Speaker
Description
Magnetic Resonance Imaging (MRI) has been used for early cancer detection, as it provides high spatial resolution and soft tissue contrast. Yet its specificity is low. Standard contrast enhanced MRI is based on tumors vasculature (i.e. Gd-based) and it does not provide sufficiently high specificity for tumor diagnosis and thus targeted contrast agents providing T2 contrast have been applied to provide information on tumor specificity[1,2].

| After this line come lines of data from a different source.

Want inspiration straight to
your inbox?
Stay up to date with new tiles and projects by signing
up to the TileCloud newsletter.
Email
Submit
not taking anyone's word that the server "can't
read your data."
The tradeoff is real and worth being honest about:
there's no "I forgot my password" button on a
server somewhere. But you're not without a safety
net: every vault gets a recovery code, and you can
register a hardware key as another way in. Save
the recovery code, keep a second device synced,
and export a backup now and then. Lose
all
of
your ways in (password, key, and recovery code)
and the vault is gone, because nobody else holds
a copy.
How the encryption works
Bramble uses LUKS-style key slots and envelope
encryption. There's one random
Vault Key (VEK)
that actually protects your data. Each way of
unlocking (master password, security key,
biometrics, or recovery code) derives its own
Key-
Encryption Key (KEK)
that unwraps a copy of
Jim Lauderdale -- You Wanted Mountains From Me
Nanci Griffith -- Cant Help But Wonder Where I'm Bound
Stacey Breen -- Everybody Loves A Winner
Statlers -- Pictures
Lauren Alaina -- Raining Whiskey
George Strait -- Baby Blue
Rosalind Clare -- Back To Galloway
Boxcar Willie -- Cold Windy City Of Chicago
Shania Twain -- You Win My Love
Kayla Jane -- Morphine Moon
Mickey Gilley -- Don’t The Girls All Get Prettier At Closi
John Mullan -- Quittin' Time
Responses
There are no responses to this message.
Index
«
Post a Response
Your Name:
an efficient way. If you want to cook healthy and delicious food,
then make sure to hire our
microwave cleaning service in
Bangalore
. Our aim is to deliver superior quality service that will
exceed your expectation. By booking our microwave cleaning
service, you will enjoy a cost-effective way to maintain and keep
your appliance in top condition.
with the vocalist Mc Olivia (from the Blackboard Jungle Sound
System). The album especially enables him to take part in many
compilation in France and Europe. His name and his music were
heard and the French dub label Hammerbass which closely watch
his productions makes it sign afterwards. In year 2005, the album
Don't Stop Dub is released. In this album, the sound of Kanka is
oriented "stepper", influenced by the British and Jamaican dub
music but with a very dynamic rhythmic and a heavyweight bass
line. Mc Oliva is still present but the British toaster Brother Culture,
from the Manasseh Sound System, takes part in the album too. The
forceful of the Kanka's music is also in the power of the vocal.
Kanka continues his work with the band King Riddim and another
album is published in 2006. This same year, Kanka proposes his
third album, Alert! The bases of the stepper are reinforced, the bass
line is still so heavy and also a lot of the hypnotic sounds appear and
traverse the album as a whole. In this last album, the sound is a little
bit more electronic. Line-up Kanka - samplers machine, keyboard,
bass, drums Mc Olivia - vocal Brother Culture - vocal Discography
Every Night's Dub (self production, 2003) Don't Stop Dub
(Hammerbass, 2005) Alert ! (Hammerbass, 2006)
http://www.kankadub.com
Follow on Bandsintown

Therefore, we have developed core/shell NaDyF4/NaGdF4 nanoparticles changing both T1 and T2 relaxation times of surrounding water molecules. The NPs were conjugated with tumor specific antibodies and proteins. The relaxation times (T1 and T2) of the nanoparticles with various core/shell sizes and concentrations were measured at 9.4T and 3T to find the optimum T1/T2 ratio for maximum contrast. T1- and T2-weighted images using core/shell nanoparticles of the animal models of brain, breast and prostate cancer were collected. Mouse models of cancer were used at 9.4T. We imaged 6 weeks nude mice with the tumor before the injection of the targeted and non-targeted contrast agents and in different time after injection (10 min after,1h, 2h and 24h). The core/shell based NPs provided improved tumor contrast when the T1 and T2-weighted MR pulse sequences were applied. The results show that the developed NPs may improve the efficacy of MRI in cancer detection.
References:
1. Blasiak B, Tomanek B, et al Detection of T2 changes in an early mouse brain tumor. Mag Res Imag 2010, 28:784-9.
2. Tomanek B, Iqbal U, Blasiak B, at al. Evaluation of Brain Tumor Vessels Specific Contrast Agents for Glioblastoma Imaging. Neuro-Oncology, 2012, 14(1):53-63.